WHAT IS EXPECTED:
Reproduce the lines of the listing, swapping each "بار" for "مرتبه" and leaving everything else untouched.

Collected data
--------------------------------------------------

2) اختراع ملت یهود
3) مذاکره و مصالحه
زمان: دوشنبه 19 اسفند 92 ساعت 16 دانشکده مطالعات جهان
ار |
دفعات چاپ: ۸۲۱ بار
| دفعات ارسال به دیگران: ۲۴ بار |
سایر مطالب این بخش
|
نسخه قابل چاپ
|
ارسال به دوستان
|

--------------------------------------------------

PROBLEM SOLUTION:
2) اختراع ملت یهود
3) مذاکره و مصالحه
زمان: دوشنبه 19 اسفند 92 ساعت 16 دانشکده مطالعات جهان
ار |
دفعات چاپ: ۸۲۱ مرتبه
| دفعات ارسال به دیگران: ۲۴ مرتبه |
سایر مطالب این بخش
|
نسخه قابل چاپ
|
ارسال به دوستان
|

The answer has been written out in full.